» WORK INSTRUCTIONS: Transcribe the records that follow, preserving every word.

» DATA FOR THE TASK:

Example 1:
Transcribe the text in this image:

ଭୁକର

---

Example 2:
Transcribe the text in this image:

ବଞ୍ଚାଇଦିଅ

» SOLUTION TO THE EXERCISE:
Example 1:
Transcribe the text in this image:

ଭୁକର

---

Example 2:
Transcribe the text in this image:

ବଞ୍ଚାଇଦିଅ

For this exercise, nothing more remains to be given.